GrowTorah Core Value: Cultivating Compassion for all creatures
In the Garden of Eden, no one ate meat. Only after the flood were humans given permission to eat it. In the desert, that permission is limited and refined for Bnei Israel – they are supposed to only eat meat when offered as a korban, and they are required to spill out the blood. What can we learn from these halachot? What is our responsibility towards animals - those that we eat and those we don't?
Lesson Title: The Complexity of Korbanot
What new halachah must Bnei Yisrael follow with regard to eating meat after the Mishkan is built?
- Bnei Israel must present all slaughtered meat as a korban
How does the use of animals for korbanot relate to the background of eating meat in the Torah?
- Only with Noah were humans permitted to eat meat, and the limits on meat with the Mishkan recall this fundamentally different relationship with animals
How do these pesukim contrast with the previous pesukim about meat and korbanot?
- These pesukim address hunting as opposed to slaughter, and have a prohibition on blood but not on the meat
How do both the halachot have both physical and spiritual implications?
- They limit how we eat meat, or how we did so in the desert. While clearly physical, they also highlight the holiness of the animals and their blood
Which of these halachot do you think most applies today?

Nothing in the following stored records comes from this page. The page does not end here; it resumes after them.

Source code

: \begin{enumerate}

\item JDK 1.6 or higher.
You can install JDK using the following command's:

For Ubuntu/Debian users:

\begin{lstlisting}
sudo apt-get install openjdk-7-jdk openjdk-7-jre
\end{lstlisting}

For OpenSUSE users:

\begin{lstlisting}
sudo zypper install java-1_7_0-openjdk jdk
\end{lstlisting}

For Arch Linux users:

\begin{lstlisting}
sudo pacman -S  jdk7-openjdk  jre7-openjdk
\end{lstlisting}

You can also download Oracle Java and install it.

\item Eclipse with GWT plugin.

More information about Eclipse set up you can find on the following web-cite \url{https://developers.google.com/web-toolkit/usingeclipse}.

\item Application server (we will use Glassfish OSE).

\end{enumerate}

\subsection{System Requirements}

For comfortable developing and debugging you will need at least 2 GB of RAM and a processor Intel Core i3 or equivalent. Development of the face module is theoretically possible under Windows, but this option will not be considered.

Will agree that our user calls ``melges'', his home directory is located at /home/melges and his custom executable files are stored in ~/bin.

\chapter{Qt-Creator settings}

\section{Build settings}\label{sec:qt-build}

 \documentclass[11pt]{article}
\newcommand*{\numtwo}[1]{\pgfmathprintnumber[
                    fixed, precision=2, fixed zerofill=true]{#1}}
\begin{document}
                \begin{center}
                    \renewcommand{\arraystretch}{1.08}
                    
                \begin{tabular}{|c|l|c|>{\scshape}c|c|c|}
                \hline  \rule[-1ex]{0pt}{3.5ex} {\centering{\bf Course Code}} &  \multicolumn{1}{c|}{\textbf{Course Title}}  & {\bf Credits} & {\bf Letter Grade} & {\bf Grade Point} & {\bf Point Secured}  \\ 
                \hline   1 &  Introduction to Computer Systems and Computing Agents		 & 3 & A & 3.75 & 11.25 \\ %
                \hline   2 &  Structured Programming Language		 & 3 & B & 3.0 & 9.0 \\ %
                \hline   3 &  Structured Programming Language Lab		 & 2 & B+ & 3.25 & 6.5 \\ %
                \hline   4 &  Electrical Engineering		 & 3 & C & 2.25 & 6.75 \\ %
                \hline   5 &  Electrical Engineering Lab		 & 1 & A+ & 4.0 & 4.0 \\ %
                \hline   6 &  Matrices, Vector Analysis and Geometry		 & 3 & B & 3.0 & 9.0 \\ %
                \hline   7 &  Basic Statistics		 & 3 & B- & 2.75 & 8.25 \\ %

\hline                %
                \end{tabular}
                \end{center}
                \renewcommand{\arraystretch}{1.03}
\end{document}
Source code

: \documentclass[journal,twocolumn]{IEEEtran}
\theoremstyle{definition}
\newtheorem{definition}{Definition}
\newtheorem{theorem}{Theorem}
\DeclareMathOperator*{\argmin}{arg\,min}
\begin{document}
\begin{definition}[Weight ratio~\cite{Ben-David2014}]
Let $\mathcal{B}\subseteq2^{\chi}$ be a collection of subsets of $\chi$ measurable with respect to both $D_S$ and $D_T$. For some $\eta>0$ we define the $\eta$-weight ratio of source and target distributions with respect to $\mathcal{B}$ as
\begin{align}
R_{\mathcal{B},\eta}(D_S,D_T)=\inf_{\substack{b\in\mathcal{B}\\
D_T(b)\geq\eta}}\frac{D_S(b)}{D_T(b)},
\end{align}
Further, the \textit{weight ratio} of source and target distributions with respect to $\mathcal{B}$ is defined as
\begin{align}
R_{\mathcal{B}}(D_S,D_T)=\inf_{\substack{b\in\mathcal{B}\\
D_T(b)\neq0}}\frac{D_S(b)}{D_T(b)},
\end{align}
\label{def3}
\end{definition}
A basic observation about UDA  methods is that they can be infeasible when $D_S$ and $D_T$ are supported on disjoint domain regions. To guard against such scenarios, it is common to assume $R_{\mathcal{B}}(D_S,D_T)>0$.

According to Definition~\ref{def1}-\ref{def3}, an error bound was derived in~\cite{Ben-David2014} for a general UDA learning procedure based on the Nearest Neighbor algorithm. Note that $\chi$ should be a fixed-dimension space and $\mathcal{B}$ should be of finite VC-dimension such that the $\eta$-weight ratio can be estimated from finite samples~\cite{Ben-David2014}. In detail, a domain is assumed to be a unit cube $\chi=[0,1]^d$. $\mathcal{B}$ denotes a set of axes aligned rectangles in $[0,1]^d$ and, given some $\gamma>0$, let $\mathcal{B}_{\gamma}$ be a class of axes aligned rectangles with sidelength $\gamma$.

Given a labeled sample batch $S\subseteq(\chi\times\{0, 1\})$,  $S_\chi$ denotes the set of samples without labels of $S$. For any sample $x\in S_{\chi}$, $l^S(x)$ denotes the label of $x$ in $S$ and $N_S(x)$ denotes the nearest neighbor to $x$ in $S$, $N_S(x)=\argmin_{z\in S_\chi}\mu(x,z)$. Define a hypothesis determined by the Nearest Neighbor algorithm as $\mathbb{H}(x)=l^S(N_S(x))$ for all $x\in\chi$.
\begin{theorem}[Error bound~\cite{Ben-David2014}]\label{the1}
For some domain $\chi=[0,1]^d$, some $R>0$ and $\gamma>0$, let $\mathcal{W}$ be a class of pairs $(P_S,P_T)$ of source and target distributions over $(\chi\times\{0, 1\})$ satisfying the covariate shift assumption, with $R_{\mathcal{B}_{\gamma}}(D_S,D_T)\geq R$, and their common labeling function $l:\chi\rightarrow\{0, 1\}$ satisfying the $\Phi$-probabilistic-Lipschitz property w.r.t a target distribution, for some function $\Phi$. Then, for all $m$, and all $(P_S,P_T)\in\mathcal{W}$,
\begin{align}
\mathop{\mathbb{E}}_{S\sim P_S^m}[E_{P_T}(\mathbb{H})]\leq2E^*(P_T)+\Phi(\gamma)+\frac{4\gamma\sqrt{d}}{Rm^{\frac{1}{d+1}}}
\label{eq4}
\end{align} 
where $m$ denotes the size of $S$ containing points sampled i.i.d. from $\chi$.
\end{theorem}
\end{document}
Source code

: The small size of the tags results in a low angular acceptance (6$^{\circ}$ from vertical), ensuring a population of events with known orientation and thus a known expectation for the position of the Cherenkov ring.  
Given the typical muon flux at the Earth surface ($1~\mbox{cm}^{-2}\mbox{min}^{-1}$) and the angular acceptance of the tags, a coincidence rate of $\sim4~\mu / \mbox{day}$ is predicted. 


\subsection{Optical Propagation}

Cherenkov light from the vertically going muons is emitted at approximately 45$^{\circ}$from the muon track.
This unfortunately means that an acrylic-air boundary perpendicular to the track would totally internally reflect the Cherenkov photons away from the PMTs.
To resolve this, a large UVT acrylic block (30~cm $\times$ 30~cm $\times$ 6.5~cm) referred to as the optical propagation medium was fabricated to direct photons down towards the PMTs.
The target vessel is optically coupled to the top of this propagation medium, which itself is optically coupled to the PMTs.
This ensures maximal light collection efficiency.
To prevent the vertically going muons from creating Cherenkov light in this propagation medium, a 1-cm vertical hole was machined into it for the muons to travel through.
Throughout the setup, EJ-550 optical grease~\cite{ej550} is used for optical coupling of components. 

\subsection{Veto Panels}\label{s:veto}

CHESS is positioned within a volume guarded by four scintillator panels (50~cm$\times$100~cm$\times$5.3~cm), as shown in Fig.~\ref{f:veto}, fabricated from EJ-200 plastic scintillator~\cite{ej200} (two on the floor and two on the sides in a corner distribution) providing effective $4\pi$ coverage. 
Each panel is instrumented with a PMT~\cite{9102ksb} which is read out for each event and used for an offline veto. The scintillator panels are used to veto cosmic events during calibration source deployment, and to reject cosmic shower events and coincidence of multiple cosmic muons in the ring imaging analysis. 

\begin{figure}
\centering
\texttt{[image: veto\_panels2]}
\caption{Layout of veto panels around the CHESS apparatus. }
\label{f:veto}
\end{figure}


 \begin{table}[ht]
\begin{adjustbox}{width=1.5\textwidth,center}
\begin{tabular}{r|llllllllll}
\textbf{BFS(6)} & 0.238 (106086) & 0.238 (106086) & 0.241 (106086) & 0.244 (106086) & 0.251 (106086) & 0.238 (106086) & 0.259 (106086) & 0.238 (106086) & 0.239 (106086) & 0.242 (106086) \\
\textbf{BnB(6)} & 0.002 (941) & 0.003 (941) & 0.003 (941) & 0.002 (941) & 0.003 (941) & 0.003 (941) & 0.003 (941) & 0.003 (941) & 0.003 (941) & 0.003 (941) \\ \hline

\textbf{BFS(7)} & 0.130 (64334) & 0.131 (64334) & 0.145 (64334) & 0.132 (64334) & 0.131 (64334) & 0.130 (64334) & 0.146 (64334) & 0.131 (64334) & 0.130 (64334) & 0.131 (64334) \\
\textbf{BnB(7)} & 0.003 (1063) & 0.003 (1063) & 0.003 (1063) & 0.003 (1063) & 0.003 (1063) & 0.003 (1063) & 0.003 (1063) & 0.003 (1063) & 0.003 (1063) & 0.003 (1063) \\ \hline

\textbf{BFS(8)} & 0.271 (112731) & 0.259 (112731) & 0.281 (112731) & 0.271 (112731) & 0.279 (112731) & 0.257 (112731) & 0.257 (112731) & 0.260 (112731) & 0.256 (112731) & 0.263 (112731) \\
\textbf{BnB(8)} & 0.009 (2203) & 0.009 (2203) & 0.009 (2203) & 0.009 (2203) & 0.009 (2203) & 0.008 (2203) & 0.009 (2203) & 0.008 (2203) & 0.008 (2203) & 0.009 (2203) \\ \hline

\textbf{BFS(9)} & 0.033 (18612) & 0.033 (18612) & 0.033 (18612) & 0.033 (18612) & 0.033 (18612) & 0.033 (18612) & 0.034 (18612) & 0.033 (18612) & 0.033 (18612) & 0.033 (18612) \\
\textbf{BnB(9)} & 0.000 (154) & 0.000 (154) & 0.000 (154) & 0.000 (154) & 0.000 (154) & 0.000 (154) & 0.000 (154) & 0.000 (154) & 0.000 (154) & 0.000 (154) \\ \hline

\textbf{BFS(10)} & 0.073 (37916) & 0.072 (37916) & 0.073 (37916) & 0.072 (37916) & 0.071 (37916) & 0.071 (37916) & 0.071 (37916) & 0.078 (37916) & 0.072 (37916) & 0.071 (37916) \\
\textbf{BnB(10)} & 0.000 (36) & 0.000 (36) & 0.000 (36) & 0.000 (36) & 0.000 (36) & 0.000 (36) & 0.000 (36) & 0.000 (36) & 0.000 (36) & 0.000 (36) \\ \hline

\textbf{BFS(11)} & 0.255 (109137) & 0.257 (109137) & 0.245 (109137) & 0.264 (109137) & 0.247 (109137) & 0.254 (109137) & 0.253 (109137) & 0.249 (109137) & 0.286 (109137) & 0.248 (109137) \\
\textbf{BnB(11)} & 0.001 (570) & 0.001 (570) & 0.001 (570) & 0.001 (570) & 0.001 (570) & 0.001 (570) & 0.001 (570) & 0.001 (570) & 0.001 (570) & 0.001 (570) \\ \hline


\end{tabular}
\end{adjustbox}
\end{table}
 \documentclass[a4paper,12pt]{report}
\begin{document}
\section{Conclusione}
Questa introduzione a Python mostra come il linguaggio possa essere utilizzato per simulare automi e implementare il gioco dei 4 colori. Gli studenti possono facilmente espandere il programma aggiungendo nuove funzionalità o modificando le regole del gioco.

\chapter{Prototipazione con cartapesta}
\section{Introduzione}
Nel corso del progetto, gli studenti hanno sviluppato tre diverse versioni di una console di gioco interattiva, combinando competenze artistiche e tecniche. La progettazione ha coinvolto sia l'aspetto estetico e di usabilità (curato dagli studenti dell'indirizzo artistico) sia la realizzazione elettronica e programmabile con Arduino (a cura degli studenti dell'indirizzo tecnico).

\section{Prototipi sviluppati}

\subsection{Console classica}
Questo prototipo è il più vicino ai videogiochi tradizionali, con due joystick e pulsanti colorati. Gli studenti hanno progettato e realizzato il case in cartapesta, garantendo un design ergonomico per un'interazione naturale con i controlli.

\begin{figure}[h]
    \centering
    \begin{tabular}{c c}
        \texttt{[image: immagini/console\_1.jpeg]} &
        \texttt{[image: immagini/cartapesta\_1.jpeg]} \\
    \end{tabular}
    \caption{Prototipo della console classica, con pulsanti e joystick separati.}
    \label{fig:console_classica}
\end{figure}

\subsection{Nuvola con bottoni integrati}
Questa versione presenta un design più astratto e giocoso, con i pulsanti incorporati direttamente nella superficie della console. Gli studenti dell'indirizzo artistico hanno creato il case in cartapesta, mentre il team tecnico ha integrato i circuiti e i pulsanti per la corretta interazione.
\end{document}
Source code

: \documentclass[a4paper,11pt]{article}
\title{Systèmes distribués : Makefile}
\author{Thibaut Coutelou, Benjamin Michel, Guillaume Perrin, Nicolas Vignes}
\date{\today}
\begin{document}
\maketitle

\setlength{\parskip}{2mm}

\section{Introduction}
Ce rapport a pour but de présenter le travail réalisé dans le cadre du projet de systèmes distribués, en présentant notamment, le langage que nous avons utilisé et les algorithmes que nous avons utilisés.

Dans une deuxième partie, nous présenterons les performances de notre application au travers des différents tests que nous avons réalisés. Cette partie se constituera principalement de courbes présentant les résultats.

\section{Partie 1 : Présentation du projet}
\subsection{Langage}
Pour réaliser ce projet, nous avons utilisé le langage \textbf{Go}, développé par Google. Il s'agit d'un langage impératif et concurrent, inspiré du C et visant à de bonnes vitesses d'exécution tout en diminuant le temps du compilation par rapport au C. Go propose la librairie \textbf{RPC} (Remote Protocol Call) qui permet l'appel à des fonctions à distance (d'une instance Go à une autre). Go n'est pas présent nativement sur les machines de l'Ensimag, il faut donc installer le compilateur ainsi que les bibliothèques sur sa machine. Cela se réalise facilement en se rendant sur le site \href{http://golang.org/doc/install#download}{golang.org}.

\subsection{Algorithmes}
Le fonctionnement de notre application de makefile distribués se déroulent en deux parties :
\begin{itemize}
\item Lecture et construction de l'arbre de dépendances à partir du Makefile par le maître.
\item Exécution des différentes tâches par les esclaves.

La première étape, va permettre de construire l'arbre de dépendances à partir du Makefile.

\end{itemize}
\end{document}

- The prohibition on blood
What parallels between humans and other animals are drawn in these pesukim?
- Soul, intellect, recognition
How do we account for these similarities when using animals as korbanot?
- Cover the soul and hide the eyes
What do you think these sources imply about how we should treat animals today, when we no longer bring korbanot?
- They teach us to treat animals with caution, care and compassion
Living the Lesson
How do some principles of animal treatment used in korbanot apply to shechita practices today?
- avoiding the blood, easy and clean death
If shechita is the most modern equivalent to korbanot in terms of eating meat, how do we need to ensure that animals are treated properly?
- Beyond just checking the knives, the conditions that animals are raised in should be comfortable and healthy, and there should be no unnecessary pain at any point in the process.
ספר אגרות משה, אבן העזר חלק רביעי צב:ב
ובדבר העגלים שנתחדש זה לא כבר שמפטמין אותן כל עגל במקום מיוחד לבד צר מאד שאין להם מקום אף לילך איזה פסיעות, ואין מאכילים אותן כלום ממאכלי בהמות הראוים לעגלים ולא טעמו חלב אמם כלל... עכ״פ חזינן שלא כל דבר רשאי האדם לעשות בבהמות שמצער אותם אף שהוא להרויח מזה, אלא דבר שהוא הנאת אדם ממש כשחיטת הבהמות לאכילה ולעבוד בהם וכדומה ... מ״מ אסור לצער את הבהמה להאכילה דברים שאין לה הנאה מהן שהיא מצטערת באכילה, וגם הם נחלות מזה וסובלים יסורין מהחולי, שבשביל הנאה זו דיכול לרמות האינשי אסור לעשות כן מאיסור צער בע״ח מדאורייתא שלא הותר זה להאינשי לצער בע״ח.
Sefer Iggrot Moshe, Even Haezer IV 92:2
And on the topic of the calves, that they've recently started to fatten each calf, in a separate enclosure, so narrow that they cannot even walk a few steps, and they do not feed them any food that is suitable for calves and they cannot even taste their mother's milk... in any case we see that man does not have the right to do everything he can to animals that would pain them, even if he would profit from it, rather he is permitted to do things that benefit man greatly, like slaughtering animals for food and working them and such... In any case it is prohibited to pain an animal to eat things that have no pleasure for them, that it is painful for them to eat, and also become ill from it and suffer from the illness, that on account of the benefit they can deceive the people, but it is prohibited to do such by the Torah prohibition on the suffering of animals and this is not permitted for people to do – because of the suffering of animals.
How does Rav Moshe's teshuva on eating veal imply that we have a responsibility to ensure the humane treatment of animals that we eat?
- Although veal is made for the benefit of humans, Rav Moshe rules that current practices are prohibited because of tzaar baalei chayim. This generally implies that we are required to ensure humane condition even for animals raised for food.
How does this implication relate to korbanot?
- Korbanot show us the importance of the soul of the animal, and from that principle we learn compassion and care for animals, even those that serve a purpose for us.
Though we are forbidden from eating any creatures in the garden, what does the way we are commanded to treat animals we can eat teach us about how we should treat all animals?
- If we have to care about the animals that we raise to kill for food, all the more so creatures in the garden and all animals.